→ Assignment: Copy every one of the records below word for word, leaving out the pictures.

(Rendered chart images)
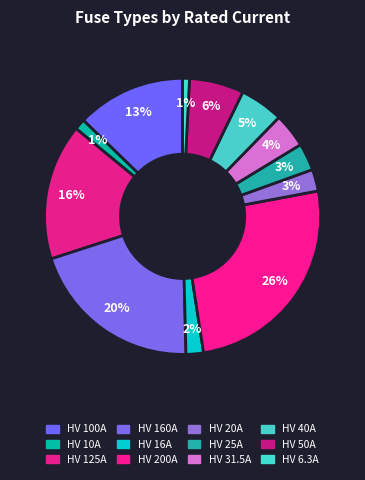

What percentage is the HV 40A slice, to the nearest percent?

5%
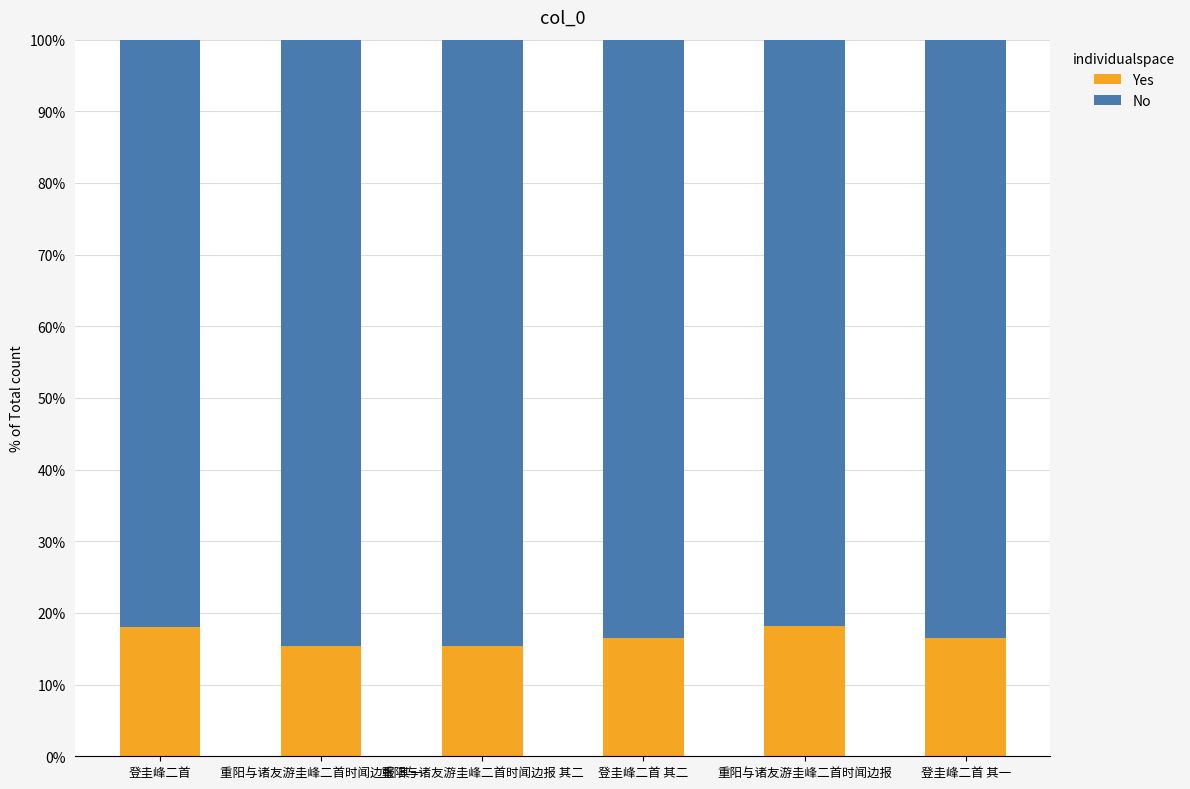

What is the difference between the maximum and second lowest values in the Yes series?

2.7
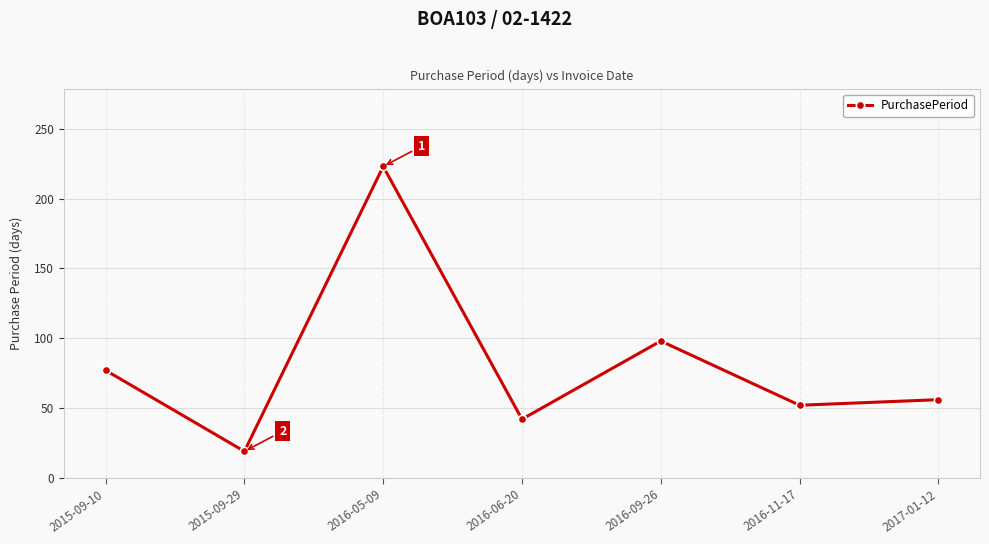

Reading left to right, list all the values displayed in this chart.

77	19	223	42	98	52	56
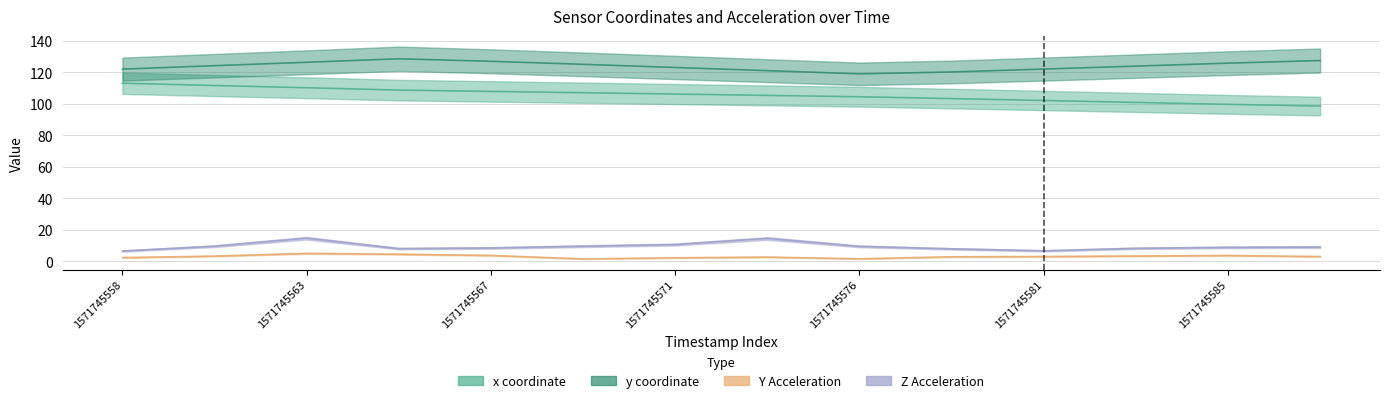

Reading left to right, list all the values displayed in this chart.

x: 113.2	111.7	110.3	108.8	108.0	107.2	106.3	105.4	104.6	103.4	102.2	101.0	99.8	98.7
y: 122.1	124.3	126.5	128.7	127.1	125.2	123.2	121.2	119.1	120.3	122.2	124.1	125.9	127.6
y_acce: 2.4	3.3	5.1	4.5	3.8	1.5	2.3	2.7	1.6	2.9	3.1	3.4	3.7	3.1
z_acce: 6.6	9.6	14.7	8.1	8.5	9.6	10.7	14.5	9.5	7.9	6.7	8.3	8.9	9.1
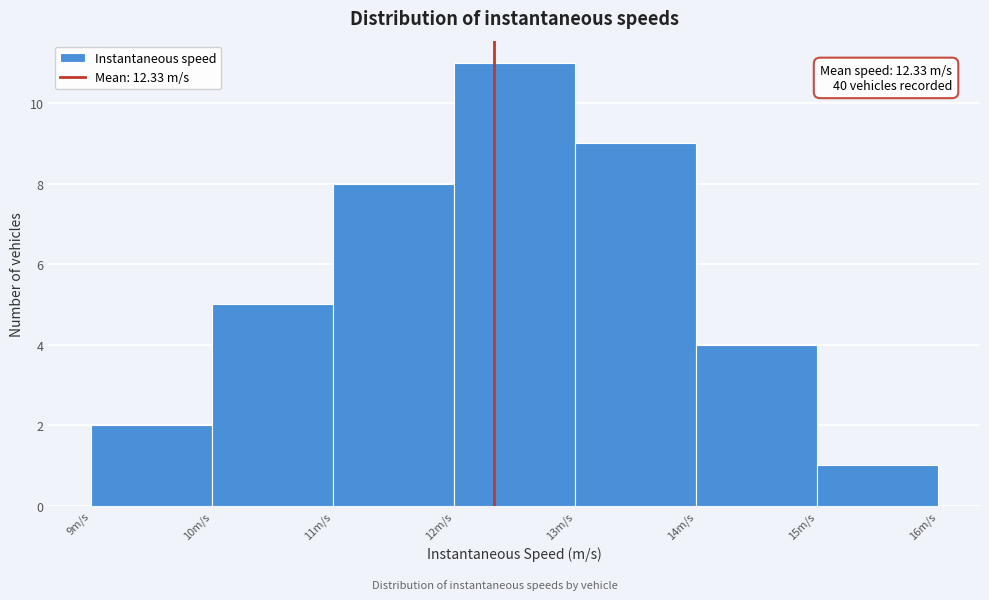

Over which range of the x-axis is the bar tallest?

12 to 13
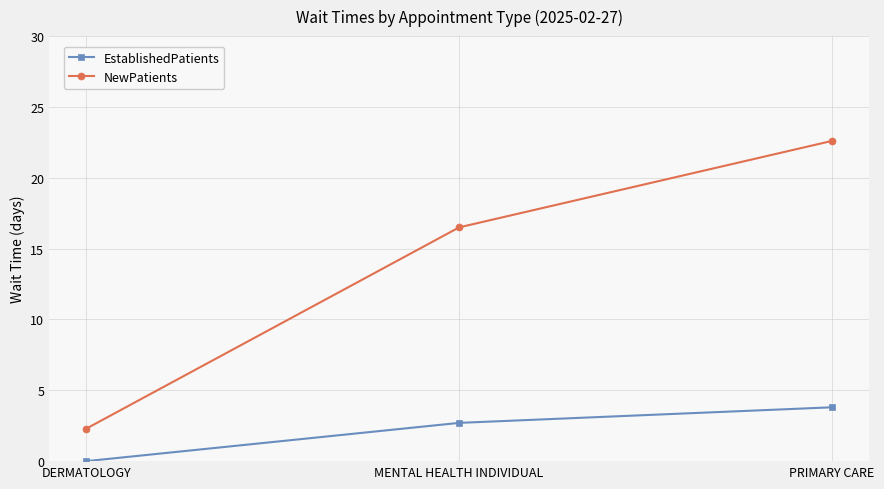

Which label corresponds to the largest value in the chart?

PRIMARY CARE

→ Written response:
What percentage is the HV 40A slice, to the nearest percent?

5%

What is the difference between the maximum and second lowest values in the Yes series?

2.7

Reading left to right, list all the values displayed in this chart.

77	19	223	42	98	52	56

Reading left to right, list all the values displayed in this chart.

x: 113.2	111.7	110.3	108.8	108.0	107.2	106.3	105.4	104.6	103.4	102.2	101.0	99.8	98.7
y: 122.1	124.3	126.5	128.7	127.1	125.2	123.2	121.2	119.1	120.3	122.2	124.1	125.9	127.6
y_acce: 2.4	3.3	5.1	4.5	3.8	1.5	2.3	2.7	1.6	2.9	3.1	3.4	3.7	3.1
z_acce: 6.6	9.6	14.7	8.1	8.5	9.6	10.7	14.5	9.5	7.9	6.7	8.3	8.9	9.1

Over which range of the x-axis is the bar tallest?

12 to 13

Which label corresponds to the largest value in the chart?

PRIMARY CARE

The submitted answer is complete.